The request: In full and without alteration, give the listing again.

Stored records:

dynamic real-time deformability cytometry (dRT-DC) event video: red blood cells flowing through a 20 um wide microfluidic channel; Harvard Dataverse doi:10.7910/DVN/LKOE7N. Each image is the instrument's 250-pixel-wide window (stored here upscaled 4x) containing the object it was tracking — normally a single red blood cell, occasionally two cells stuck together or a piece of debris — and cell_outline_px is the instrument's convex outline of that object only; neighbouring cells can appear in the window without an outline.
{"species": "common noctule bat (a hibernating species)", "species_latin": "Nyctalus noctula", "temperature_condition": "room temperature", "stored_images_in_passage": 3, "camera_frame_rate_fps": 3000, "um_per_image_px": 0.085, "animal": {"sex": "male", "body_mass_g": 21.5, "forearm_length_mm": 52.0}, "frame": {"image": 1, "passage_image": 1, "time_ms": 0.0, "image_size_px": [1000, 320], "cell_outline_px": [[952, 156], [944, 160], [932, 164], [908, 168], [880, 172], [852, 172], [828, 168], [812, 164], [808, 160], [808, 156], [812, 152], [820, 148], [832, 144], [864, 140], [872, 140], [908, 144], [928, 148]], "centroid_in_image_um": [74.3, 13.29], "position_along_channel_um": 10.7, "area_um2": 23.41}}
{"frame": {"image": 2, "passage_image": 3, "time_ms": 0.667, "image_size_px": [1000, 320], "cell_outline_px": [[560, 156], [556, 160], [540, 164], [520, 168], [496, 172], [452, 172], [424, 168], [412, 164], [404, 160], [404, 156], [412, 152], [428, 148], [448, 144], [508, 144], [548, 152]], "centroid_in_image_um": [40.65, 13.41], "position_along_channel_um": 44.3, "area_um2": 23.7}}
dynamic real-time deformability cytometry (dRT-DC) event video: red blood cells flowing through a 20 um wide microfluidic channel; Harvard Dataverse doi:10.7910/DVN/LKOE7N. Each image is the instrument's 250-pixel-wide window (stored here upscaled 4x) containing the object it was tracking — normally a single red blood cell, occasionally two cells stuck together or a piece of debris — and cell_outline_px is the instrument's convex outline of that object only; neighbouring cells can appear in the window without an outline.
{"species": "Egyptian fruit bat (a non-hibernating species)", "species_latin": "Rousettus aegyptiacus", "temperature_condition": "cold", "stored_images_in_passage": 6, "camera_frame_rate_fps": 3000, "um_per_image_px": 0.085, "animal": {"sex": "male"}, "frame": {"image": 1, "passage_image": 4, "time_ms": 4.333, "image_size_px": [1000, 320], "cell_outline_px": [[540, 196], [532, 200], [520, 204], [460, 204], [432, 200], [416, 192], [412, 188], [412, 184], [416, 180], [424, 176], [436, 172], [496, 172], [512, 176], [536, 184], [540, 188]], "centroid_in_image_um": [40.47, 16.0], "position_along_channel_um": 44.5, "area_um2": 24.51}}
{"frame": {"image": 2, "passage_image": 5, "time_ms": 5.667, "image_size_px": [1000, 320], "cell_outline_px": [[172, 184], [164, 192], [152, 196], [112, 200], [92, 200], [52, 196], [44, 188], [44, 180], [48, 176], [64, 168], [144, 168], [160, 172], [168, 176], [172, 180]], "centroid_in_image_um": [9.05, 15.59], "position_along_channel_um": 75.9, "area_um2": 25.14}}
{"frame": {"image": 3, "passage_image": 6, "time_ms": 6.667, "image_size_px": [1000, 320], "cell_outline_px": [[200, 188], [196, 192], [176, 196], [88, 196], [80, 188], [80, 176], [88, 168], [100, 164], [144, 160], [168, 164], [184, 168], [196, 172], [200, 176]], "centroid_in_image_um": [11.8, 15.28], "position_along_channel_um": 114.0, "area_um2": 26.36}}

Response to this task:
dynamic real-time deformability cytometry (dRT-DC) event video: red blood cells flowing through a 20 um wide microfluidic channel; Harvard Dataverse doi:10.7910/DVN/LKOE7N. Each image is the instrument's 250-pixel-wide window (stored here upscaled 4x) containing the object it was tracking — normally a single red blood cell, occasionally two cells stuck together or a piece of debris — and cell_outline_px is the instrument's convex outline of that object only; neighbouring cells can appear in the window without an outline.
{"species": "common noctule bat (a hibernating species)", "species_latin": "Nyctalus noctula", "temperature_condition": "room temperature", "stored_images_in_passage": 3, "camera_frame_rate_fps": 3000, "um_per_image_px": 0.085, "animal": {"sex": "male", "body_mass_g": 21.5, "forearm_length_mm": 52.0}, "frame": {"image": 1, "passage_image": 1, "time_ms": 0.0, "image_size_px": [1000, 320], "cell_outline_px": [[952, 156], [944, 160], [932, 164], [908, 168], [880, 172], [852, 172], [828, 168], [812, 164], [808, 160], [808, 156], [812, 152], [820, 148], [832, 144], [864, 140], [872, 140], [908, 144], [928, 148]], "centroid_in_image_um": [74.3, 13.29], "position_along_channel_um": 10.7, "area_um2": 23.41}}
{"frame": {"image": 2, "passage_image": 3, "time_ms": 0.667, "image_size_px": [1000, 320], "cell_outline_px": [[560, 156], [556, 160], [540, 164], [520, 168], [496, 172], [452, 172], [424, 168], [412, 164], [404, 160], [404, 156], [412, 152], [428, 148], [448, 144], [508, 144], [548, 152]], "centroid_in_image_um": [40.65, 13.41], "position_along_channel_um": 44.3, "area_um2": 23.7}}
dynamic real-time deformability cytometry (dRT-DC) event video: red blood cells flowing through a 20 um wide microfluidic channel; Harvard Dataverse doi:10.7910/DVN/LKOE7N. Each image is the instrument's 250-pixel-wide window (stored here upscaled 4x) containing the object it was tracking — normally a single red blood cell, occasionally two cells stuck together or a piece of debris — and cell_outline_px is the instrument's convex outline of that object only; neighbouring cells can appear in the window without an outline.
{"species": "Egyptian fruit bat (a non-hibernating species)", "species_latin": "Rousettus aegyptiacus", "temperature_condition": "cold", "stored_images_in_passage": 6, "camera_frame_rate_fps": 3000, "um_per_image_px": 0.085, "animal": {"sex": "male"}, "frame": {"image": 1, "passage_image": 4, "time_ms": 4.333, "image_size_px": [1000, 320], "cell_outline_px": [[540, 196], [532, 200], [520, 204], [460, 204], [432, 200], [416, 192], [412, 188], [412, 184], [416, 180], [424, 176], [436, 172], [496, 172], [512, 176], [536, 184], [540, 188]], "centroid_in_image_um": [40.47, 16.0], "position_along_channel_um": 44.5, "area_um2": 24.51}}
{"frame": {"image": 2, "passage_image": 5, "time_ms": 5.667, "image_size_px": [1000, 320], "cell_outline_px": [[172, 184], [164, 192], [152, 196], [112, 200], [92, 200], [52, 196], [44, 188], [44, 180], [48, 176], [64, 168], [144, 168], [160, 172], [168, 176], [172, 180]], "centroid_in_image_um": [9.05, 15.59], "position_along_channel_um": 75.9, "area_um2": 25.14}}
{"frame": {"image": 3, "passage_image": 6, "time_ms": 6.667, "image_size_px": [1000, 320], "cell_outline_px": [[200, 188], [196, 192], [176, 196], [88, 196], [80, 188], [80, 176], [88, 168], [100, 164], [144, 160], [168, 164], [184, 168], [196, 172], [200, 176]], "centroid_in_image_um": [11.8, 15.28], "position_along_channel_um": 114.0, "area_um2": 26.36}}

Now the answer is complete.